Problem statement:
Leave the pictures behind and reproduce every line of the listing exactly.

Task data:
• • • • •
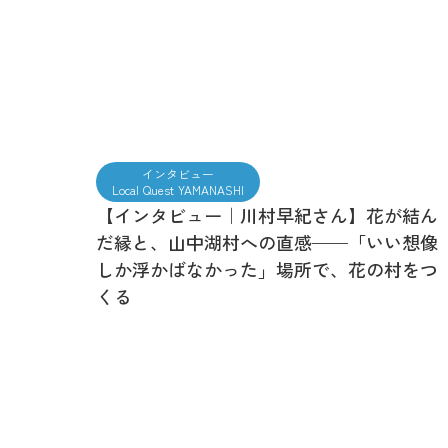
インタビュー
Local Quest YAMANASHI
【インタビュー｜川村早紀さん】花が結ん
だ縁と、山中湖村への直感——「いい想像
しか浮かばなかった」場所で、花の村をつ
くる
• • • • •
Solved exercise:
インタビュー
Local Quest YAMANASHI
【インタビュー｜川村早紀さん】花が結ん
だ縁と、山中湖村への直感——「いい想像
しか浮かばなかった」場所で、花の村をつ
くる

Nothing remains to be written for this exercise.